• Instructions for the task
Reproduce the items without any changes, starting at the first line of the items and ending with the line that contains "split-toning: shadows › hue 36°, shadows", including that line.

[Saved data entries]
-- -- --

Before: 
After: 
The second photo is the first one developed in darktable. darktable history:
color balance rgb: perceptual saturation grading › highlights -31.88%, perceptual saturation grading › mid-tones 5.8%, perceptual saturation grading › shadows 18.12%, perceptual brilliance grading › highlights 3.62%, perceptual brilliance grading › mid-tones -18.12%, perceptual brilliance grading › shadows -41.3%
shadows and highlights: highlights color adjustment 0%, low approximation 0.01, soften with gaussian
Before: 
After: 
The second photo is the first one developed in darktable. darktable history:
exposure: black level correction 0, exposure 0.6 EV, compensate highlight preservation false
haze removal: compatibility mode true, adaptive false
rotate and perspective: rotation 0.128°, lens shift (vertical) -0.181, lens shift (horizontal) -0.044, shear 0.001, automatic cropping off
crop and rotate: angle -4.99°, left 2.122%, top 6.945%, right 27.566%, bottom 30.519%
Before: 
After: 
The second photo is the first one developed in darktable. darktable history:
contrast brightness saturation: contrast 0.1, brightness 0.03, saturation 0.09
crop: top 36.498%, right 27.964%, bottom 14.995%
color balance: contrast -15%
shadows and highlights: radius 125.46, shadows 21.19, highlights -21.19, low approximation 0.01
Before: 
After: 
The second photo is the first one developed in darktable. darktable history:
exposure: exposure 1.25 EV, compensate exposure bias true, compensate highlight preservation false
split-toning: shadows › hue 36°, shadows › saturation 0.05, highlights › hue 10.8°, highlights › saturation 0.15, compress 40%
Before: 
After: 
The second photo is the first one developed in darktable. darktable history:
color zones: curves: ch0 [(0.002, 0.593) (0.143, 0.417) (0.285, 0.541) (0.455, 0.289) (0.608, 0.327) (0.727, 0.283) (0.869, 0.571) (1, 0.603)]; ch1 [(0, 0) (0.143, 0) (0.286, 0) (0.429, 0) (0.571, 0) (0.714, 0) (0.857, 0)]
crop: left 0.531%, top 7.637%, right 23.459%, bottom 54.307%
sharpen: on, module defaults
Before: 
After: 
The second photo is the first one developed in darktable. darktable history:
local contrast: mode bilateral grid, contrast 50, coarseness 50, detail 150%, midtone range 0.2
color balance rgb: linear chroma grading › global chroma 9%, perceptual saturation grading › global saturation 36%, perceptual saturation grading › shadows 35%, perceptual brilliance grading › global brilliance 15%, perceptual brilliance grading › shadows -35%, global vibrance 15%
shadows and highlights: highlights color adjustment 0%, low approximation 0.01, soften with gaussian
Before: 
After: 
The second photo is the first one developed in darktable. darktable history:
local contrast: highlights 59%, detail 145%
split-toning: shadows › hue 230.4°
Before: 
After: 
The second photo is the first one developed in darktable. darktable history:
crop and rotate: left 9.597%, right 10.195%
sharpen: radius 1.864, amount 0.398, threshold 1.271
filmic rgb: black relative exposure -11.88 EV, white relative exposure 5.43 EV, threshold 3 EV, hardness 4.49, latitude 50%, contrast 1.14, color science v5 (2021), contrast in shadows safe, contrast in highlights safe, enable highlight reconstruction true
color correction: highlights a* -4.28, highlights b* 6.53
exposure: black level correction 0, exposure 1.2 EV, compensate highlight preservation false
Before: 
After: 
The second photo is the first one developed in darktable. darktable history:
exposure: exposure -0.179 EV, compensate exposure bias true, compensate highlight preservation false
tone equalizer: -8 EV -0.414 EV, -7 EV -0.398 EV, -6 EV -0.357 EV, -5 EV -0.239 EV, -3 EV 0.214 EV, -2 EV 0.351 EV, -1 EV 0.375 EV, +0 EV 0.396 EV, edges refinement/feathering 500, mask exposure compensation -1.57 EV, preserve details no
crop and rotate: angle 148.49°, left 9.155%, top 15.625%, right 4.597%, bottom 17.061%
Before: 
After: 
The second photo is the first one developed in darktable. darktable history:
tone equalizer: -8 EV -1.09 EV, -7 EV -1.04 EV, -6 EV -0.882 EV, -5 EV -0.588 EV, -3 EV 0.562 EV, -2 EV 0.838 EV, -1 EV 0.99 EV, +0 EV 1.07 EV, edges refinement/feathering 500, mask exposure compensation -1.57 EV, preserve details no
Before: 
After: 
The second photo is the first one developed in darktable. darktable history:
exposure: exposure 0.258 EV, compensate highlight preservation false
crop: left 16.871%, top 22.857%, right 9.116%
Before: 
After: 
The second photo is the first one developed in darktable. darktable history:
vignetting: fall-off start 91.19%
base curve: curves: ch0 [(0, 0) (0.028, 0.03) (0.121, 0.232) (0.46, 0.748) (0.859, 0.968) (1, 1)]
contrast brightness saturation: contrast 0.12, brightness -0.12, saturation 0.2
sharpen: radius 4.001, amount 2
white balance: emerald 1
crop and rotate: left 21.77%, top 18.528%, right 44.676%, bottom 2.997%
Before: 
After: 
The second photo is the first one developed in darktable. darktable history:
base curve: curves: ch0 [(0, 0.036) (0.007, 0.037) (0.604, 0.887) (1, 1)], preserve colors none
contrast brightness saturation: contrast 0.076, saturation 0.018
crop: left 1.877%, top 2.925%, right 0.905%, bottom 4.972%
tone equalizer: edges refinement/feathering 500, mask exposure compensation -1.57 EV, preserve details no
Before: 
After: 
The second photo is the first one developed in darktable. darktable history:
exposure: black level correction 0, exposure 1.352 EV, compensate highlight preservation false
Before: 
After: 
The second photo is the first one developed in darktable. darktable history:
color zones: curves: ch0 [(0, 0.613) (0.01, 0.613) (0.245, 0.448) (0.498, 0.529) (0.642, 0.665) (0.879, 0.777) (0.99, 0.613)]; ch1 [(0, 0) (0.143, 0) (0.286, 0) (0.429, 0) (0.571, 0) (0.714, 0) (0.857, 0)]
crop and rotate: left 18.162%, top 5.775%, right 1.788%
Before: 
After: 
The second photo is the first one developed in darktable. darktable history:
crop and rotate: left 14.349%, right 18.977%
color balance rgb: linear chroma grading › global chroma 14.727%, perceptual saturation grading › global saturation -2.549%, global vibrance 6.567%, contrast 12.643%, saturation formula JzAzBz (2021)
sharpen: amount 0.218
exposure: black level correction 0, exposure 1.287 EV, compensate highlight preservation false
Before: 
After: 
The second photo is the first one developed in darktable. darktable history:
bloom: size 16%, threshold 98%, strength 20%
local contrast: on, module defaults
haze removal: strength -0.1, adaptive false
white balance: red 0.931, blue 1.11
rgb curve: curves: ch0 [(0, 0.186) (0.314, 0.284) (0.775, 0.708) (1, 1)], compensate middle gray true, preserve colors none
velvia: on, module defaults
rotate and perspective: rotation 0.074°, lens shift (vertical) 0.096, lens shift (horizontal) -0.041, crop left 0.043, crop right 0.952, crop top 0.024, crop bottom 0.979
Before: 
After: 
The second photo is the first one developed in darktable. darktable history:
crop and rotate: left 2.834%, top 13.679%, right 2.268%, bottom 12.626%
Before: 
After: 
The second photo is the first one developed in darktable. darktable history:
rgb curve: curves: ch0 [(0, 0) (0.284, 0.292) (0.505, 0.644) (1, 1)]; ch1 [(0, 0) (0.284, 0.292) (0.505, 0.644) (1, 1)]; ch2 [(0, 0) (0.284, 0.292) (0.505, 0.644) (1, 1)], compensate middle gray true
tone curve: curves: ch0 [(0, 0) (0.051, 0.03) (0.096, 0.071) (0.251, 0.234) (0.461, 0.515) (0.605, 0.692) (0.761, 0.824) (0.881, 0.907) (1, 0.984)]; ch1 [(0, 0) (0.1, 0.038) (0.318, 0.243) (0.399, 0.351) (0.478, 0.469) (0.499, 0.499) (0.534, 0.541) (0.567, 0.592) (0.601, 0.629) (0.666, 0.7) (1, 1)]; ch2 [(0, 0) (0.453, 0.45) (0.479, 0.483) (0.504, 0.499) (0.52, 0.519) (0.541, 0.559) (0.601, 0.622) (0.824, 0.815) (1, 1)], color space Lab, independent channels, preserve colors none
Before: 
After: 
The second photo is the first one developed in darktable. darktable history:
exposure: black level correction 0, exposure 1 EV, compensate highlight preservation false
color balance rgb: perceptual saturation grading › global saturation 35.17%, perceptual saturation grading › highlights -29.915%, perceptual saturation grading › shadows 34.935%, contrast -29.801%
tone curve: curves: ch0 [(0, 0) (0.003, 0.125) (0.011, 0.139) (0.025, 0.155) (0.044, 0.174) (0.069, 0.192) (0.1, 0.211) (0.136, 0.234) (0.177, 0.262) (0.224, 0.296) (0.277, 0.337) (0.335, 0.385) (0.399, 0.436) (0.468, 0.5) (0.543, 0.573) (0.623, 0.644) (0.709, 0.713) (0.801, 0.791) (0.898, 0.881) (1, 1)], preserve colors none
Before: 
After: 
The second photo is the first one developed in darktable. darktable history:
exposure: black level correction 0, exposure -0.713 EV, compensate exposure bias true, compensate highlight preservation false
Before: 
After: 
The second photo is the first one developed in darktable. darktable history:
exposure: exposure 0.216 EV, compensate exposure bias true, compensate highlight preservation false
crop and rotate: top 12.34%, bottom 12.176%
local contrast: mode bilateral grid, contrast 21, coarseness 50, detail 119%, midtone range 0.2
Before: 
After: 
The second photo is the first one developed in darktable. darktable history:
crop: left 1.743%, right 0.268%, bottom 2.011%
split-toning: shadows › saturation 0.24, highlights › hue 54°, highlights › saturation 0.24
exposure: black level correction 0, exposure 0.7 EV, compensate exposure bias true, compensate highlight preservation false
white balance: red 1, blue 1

-- -- --

• Expected answer
Before: 
After: 
The second photo is the first one developed in darktable. darktable history:
color balance rgb: perceptual saturation grading › highlights -31.88%, perceptual saturation grading › mid-tones 5.8%, perceptual saturation grading › shadows 18.12%, perceptual brilliance grading › highlights 3.62%, perceptual brilliance grading › mid-tones -18.12%, perceptual brilliance grading › shadows -41.3%
shadows and highlights: highlights color adjustment 0%, low approximation 0.01, soften with gaussian
Before: 
After: 
The second photo is the first one developed in darktable. darktable history:
exposure: black level correction 0, exposure 0.6 EV, compensate highlight preservation false
haze removal: compatibility mode true, adaptive false
rotate and perspective: rotation 0.128°, lens shift (vertical) -0.181, lens shift (horizontal) -0.044, shear 0.001, automatic cropping off
crop and rotate: angle -4.99°, left 2.122%, top 6.945%, right 27.566%, bottom 30.519%
Before: 
After: 
The second photo is the first one developed in darktable. darktable history:
contrast brightness saturation: contrast 0.1, brightness 0.03, saturation 0.09
crop: top 36.498%, right 27.964%, bottom 14.995%
color balance: contrast -15%
shadows and highlights: radius 125.46, shadows 21.19, highlights -21.19, low approximation 0.01
Before: 
After: 
The second photo is the first one developed in darktable. darktable history:
exposure: exposure 1.25 EV, compensate exposure bias true, compensate highlight preservation false
split-toning: shadows › hue 36°, shadows › saturation 0.05, highlights › hue 10.8°, highlights › saturation 0.15, compress 40%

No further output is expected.